Objective structured clinical examination (OSCE) tools and knowledge tests, based on global and national guidelines, were developed to assess SBAs in management of normal birth, immediate newborn care, and maternal and newborn complications. These assessments were used before and immediately after low-dose sessions, and again 1 year later, to evaluate knowledge and skill acquisition and retention. Master mentors and project staff conducted and collected all OSCE and knowledge test data. Assessments were scanned into Captricity (Oakland, CA, USA) for data capture and cleaning.

Outcomes

Twenty-four hour newborn mortality was defined as the death within 24 h, or before discharge, of a newborn who breathed at birth. The institutional 24-h newborn mortality rate was defined as deaths in the first 24 h per 1000 facility live births. Intrapartum stillbirth was defined as the death of a baby who had heart tones present at the time of the mother’s admission to the facility, was born with no signs of maceration, and did not breathe at birth, and on whom resuscitation attempts were unsuccessful. The institutional intrapartum stillbirth rate was defined as the proportion of all facility births that resulted in intrapartum stillbirth. Training results were the proportion of total test items (knowledge questions or skill steps) performed correctly.

● **Extracted records**
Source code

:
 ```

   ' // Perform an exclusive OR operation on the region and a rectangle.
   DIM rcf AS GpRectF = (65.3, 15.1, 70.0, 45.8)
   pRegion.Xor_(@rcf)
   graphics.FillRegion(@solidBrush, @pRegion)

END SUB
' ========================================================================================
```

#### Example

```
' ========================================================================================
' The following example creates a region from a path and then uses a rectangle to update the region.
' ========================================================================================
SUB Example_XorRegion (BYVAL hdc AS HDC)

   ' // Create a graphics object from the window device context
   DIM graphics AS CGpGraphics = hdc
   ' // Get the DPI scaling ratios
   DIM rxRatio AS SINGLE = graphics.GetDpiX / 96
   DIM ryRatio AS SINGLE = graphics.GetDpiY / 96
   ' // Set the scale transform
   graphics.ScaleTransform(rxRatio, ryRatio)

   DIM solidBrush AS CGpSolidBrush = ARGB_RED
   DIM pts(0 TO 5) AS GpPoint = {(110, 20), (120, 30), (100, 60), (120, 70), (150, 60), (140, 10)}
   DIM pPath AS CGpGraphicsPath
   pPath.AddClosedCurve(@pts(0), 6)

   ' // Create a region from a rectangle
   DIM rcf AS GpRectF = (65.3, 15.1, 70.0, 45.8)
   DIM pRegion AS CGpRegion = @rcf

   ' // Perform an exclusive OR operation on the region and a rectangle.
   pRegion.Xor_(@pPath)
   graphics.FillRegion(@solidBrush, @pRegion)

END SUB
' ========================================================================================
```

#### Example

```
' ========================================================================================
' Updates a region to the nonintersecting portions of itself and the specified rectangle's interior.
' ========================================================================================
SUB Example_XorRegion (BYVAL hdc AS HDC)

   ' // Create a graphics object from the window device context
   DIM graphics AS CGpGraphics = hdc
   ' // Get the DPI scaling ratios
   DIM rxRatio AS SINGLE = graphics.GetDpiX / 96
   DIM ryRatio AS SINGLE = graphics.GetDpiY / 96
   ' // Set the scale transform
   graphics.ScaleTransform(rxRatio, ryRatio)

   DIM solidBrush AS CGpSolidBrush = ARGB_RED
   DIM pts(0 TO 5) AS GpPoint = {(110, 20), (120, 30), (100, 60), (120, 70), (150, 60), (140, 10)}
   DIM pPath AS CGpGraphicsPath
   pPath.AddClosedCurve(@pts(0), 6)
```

● **Task**
Reproduce the entire passage above on the OSCE assessments and outcome definitions, word for word.

● **Your solution**
Objective structured clinical examination (OSCE) tools and knowledge tests, based on global and national guidelines, were developed to assess SBAs in management of normal birth, immediate newborn care, and maternal and newborn complications. These assessments were used before and immediately after low-dose sessions, and again 1 year later, to evaluate knowledge and skill acquisition and retention. Master mentors and project staff conducted and collected all OSCE and knowledge test data. Assessments were scanned into Captricity (Oakland, CA, USA) for data capture and cleaning.

Outcomes

Twenty-four hour newborn mortality was defined as the death within 24 h, or before discharge, of a newborn who breathed at birth. The institutional 24-h newborn mortality rate was defined as deaths in the first 24 h per 1000 facility live births. Intrapartum stillbirth was defined as the death of a baby who had heart tones present at the time of the mother’s admission to the facility, was born with no signs of maceration, and did not breathe at birth, and on whom resuscitation attempts were unsuccessful. The institutional intrapartum stillbirth rate was defined as the proportion of all facility births that resulted in intrapartum stillbirth. Training results were the proportion of total test items (knowledge questions or skill steps) performed correctly.